- **EXCERPT TO READ**
◆ ◆ ◆ ◆ ◆ ◆ ◆
October 21, 2003
The Akha Way
I probably ate dog. If so, I’m certain to have said it was delicious. Delicious was one of only about three Akha words that I had memorized and at my disposal. The other two were Good Morning/Good Afternoon/Good Evening ("Udutoma") and Thank you ("Gruhuma"). So, in an effort to keep the "conversation" going, I complimented all food served to me with a big smile and the same word – "Yoku!"
In order to better understand the "Akha Way," all short-term volunteers at the work camp I was participating in were sent to live with different Akha families in our little village – for two days and two nights. We were paired off with another volunteer and armed with little more than a photocopied Akha phrasebook - created by a previous long-term volunteer. We had a general understanding that we were going to help the families in the fields.
The work camp had not been at all what we had expected to that point, and there was much dissent in the ranks of volunteers. Some of the volunteers weren't even sure that they would go to the homestay. However, knowing that the families would be paid for hosting us made us feel a little better, and in an effort to really give it a chance, the six of us decided to go. None of us would regret it.
Upon arrival at our new home, Maria (the volunteer I was paired with) and i were taken out to the family's fields by the grandmother and seven-year old granddaughter. The journey took a full hour - a distance the family put in nearly every day. The mother was already there, and had been working for several hours. Instead of putting us to work, however, she indicated we were to sit down and rest under a bamboo and banana leaf covered shelter. The little girl kept us company, offering us sunflower seeds and making faces, until lunchtime. When the mother got back, we ate the lunch she prepared over an open fire and then, following the woman's gestures, started back toward the village.
We were just beginning to wonder if we were going to work at all, when we stopped. The mother began pulling huge clumps of peanut plants out of the ground and tossing them into a pile. Our job was to separate the peanuts from the roots and dirt and place them on a plastic sheet she had spread on the ground. The work was not hard, but it was hot and the sun kept creeping into the shaded spot where we were sitting.
After a couple of hours, we started back toward the village. The woman carried all the peanuts (a considerable amount), some corn, a machetee, and god knows what else in a basket on her back. We offered to help but were shooed away. She was not a tall or especially large woman, but built strong. I later found out she was only 27 years old.
Back home we showered (scooping water our of a large metal drum and pouring it over ourselves) and then sat down to eat our first family meal – grandmother, grandfather, mother, father, and two daughters (the 9 year old had returned from school). We were sitting on a woven mat on the wooden floor of the family’s house, around a small round bamboo "table" filled with small bowls of food. The only furniture in the house were two beds - one for the grandfather and one for the grandmother. There were no chairs, no dressers, no tables, nothing. Maria and I had been handed individual bowls filled with rice, along with a spoon and chopsticks. Looking around we saw the family take their chopsticks or spoon, pick up mouthfuls of food from the center bowls, and transfer it to their own bowl or directly to their mouth.
Meals were always rice based, with a lot of vegetables and usually only one or two small bowls that contained some kind of meat. Peanuts were a frequent addition. Our family, like most of the others in the village, were farmers and corn, peanuts and rice were the main crops. The Akha are frequently accused of growing opium, and while this may still be in the case in some villages, it was not in ours. The drug of choice seemed to be whiskey, and only the men participated.
◆ ◆ ◆ ◆ ◆ ◆ ◆
- **PARTS OF THE EXERCISE**
A. Answer these questions on the account of the Akha homestay:
(i) How long did the journey from the house to the family's fields take?
(ii) How old was the mother?
(iii) What were the main crops grown by the family and most others in the village?
B. Quote the passage of the account of the Akha homestay between "October 21, 2003" and "in the fields.", inclusive.

- **RECORDS SUPPLIED**
◆ ◆ ◆ ◆ ◆ ◆ ◆
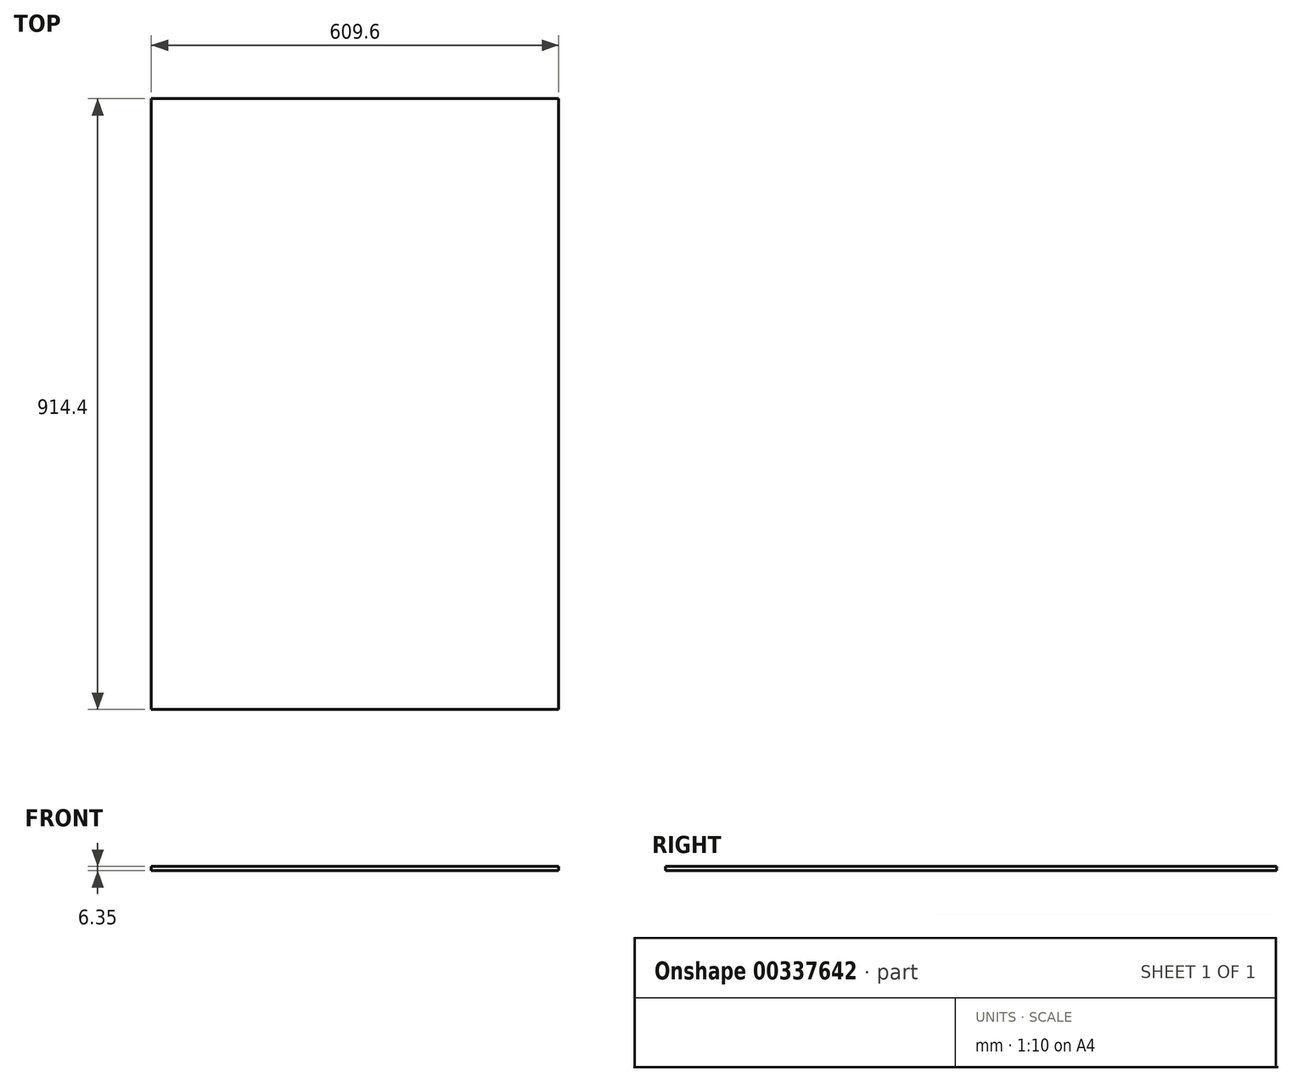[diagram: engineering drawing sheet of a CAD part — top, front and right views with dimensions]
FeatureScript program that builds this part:
annotation { "Feature Type Name" : "Feature", "Feature Type Description" : "" }
export const myFeature = defineFeature(function(context is Context, id is Id, definition is map)
    precondition{}
    {
        {
            var Q0;
            Q0=qCreatedBy(makeId("Top.planeOp"),FACE);
            var sketch = newSketch(context, id + "F0", { "sketchPlane" : qUnion([Q0])});
            skLineSegment(sketch, "E0", {"start": v(0, 0) * mm, "end": v(0, 533.4) * mm, "construction": true});
            skLineSegment(sketch, "E1", {"start": v(0, 533.4) * mm, "end": v(-304.8, 533.4) * mm});
            skLineSegment(sketch, "E2", {"start": v(-304.8, 533.4) * mm, "end": v(-304.8, 0) * mm});
            skLineSegment(sketch, "E3", {"start": v(-304.8, 0) * mm, "end": v(0, 0) * mm, "construction": true});
            skLineSegment(sketch, "E4", {"start": v(-304.8, -381) * mm, "end": v(-304.8, 0) * mm});
            skLineSegment(sketch, "E5", {"start": v(-304.8, -381) * mm, "end": v(0, -381) * mm});
            skLineSegment(sketch, "E6.MirrorCS", {"start": v(0, 533.4) * mm, "end": v(304.8, 533.4) * mm});
            skLineSegment(sketch, "E7.MirrorCS", {"start": v(304.8, 533.4) * mm, "end": v(304.8, 0) * mm});
            skLineSegment(sketch, "E8.MirrorCS", {"start": v(304.8, -381) * mm, "end": v(304.8, 0) * mm});
            skLineSegment(sketch, "E9.MirrorCS", {"start": v(304.8, -381) * mm, "end": v(0, -381) * mm});
            skSolve(sketch);
        }
        {
            var Q0;
            Q0 = qSketchRegion(id + "F0", true);
            extrude(context, id + "F1", {"entities" : qUnion([Q0]), "depth" : 6.35 * mm});
        }
    });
◆ ◆ ◆ ◆ ◆ ◆ ◆
- **SOLUTIONS BY TASK**
A.
(i) A full hour.
(ii) 27 years old.
(iii) Corn, peanuts and rice.

B.
October 21, 2003
The Akha Way
I probably ate dog. If so, I’m certain to have said it was delicious. Delicious was one of only about three Akha words that I had memorized and at my disposal. The other two were Good Morning/Good Afternoon/Good Evening ("Udutoma") and Thank you ("Gruhuma"). So, in an effort to keep the "conversation" going, I complimented all food served to me with a big smile and the same word – "Yoku!"
In order to better understand the "Akha Way," all short-term volunteers at the work camp I was participating in were sent to live with different Akha families in our little village – for two days and two nights. We were paired off with another volunteer and armed with little more than a photocopied Akha phrasebook - created by a previous long-term volunteer. We had a general understanding that we were going to help the families in the fields.